··· DATA EXCERPTS

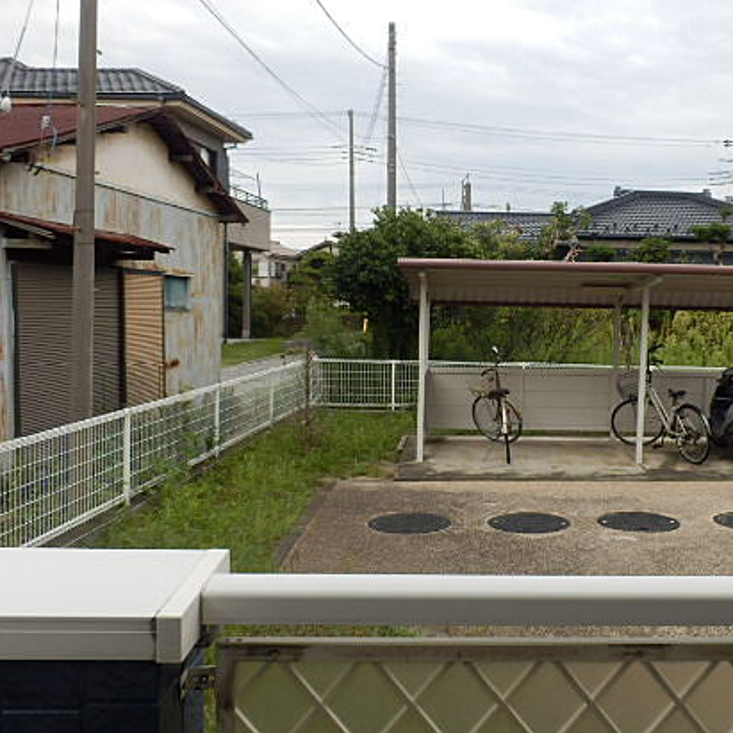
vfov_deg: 49.7
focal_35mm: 33
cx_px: 494
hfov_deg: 48.8
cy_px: 364
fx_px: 791
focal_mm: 4.2
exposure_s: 1/100
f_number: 3
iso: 80
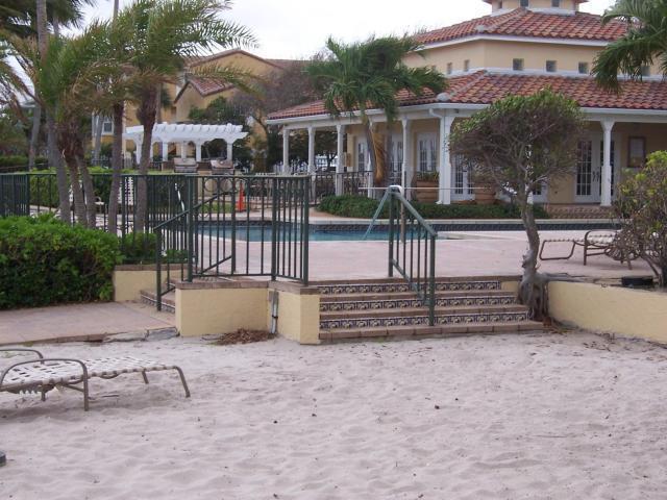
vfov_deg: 20.2
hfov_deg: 26.7
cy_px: 250
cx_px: 334
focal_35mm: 73
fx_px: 1407
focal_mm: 12.1
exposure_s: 1/180
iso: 80
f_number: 4.8
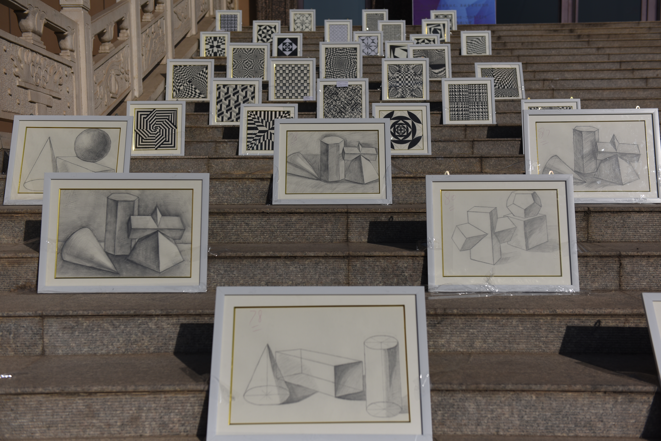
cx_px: 330
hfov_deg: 43.6
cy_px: 220
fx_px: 826
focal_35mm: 45
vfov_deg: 29.9
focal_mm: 45
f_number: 4.5
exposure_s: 1/8000
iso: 140
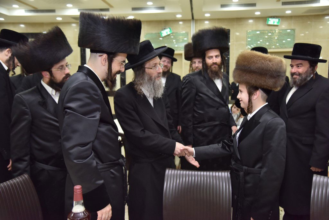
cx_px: 164
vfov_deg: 38.9
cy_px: 110
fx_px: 311
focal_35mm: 34
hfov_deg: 55.8
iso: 1250
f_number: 4
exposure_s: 1/250
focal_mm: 34
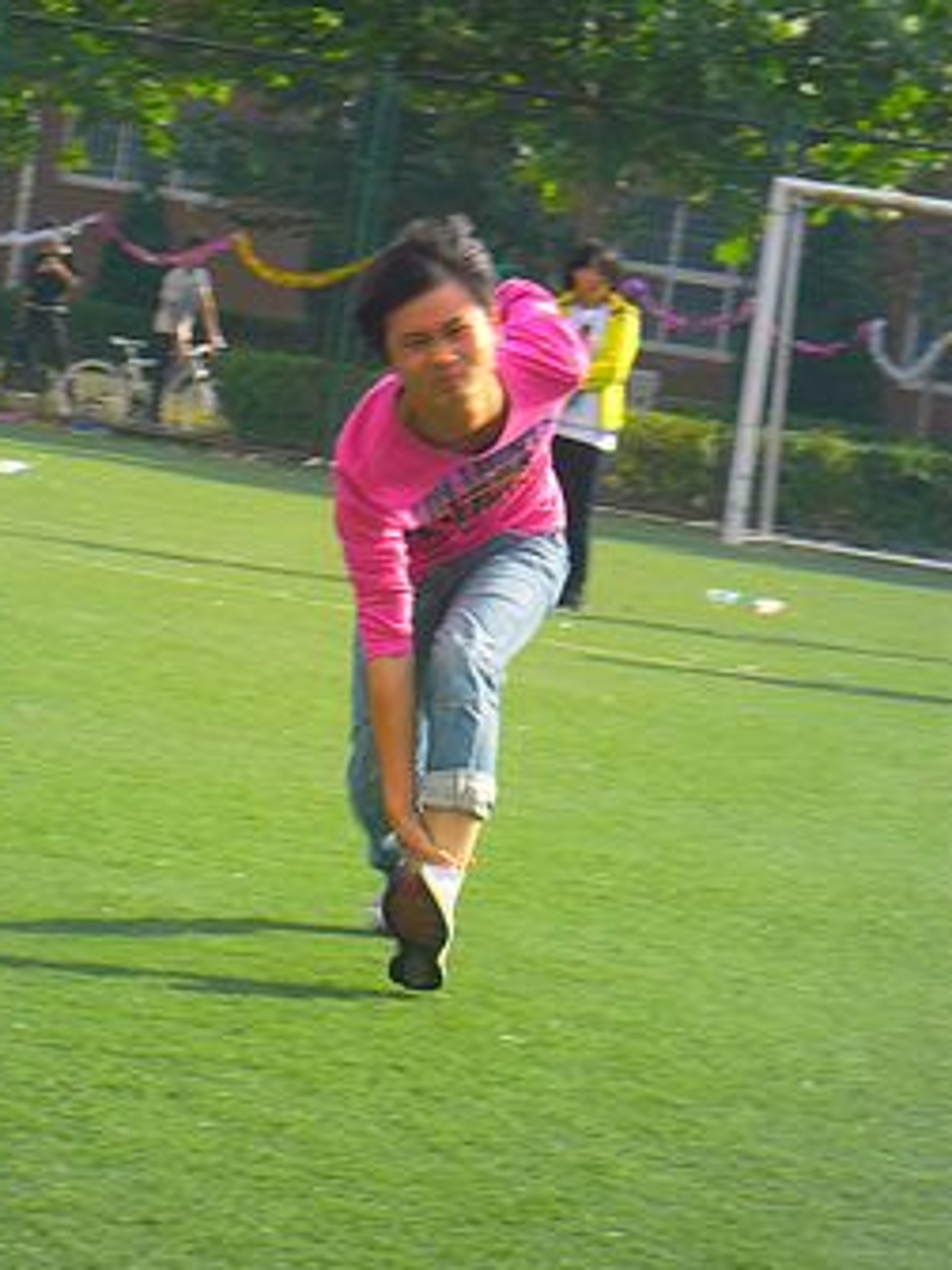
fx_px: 6197
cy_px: 612
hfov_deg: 8.8
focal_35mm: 169
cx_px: 365
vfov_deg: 11.7
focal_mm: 24.5
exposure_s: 1/117
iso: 80
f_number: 5.9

······

TASK ITEM: Pictures stay out. Print the lines of the records above exactly, from the first through the one with "focal_35mm: 169".

ANSWER SECTION:
vfov_deg: 49.7
focal_35mm: 33
cx_px: 494
hfov_deg: 48.8
cy_px: 364
fx_px: 791
focal_mm: 4.2
exposure_s: 1/100
f_number: 3
iso: 80
vfov_deg: 20.2
hfov_deg: 26.7
cy_px: 250
cx_px: 334
focal_35mm: 73
fx_px: 1407
focal_mm: 12.1
exposure_s: 1/180
iso: 80
f_number: 4.8
cx_px: 330
hfov_deg: 43.6
cy_px: 220
fx_px: 826
focal_35mm: 45
vfov_deg: 29.9
focal_mm: 45
f_number: 4.5
exposure_s: 1/8000
iso: 140
cx_px: 164
vfov_deg: 38.9
cy_px: 110
fx_px: 311
focal_35mm: 34
hfov_deg: 55.8
iso: 1250
f_number: 4
exposure_s: 1/250
focal_mm: 34
fx_px: 6197
cy_px: 612
hfov_deg: 8.8
focal_35mm: 169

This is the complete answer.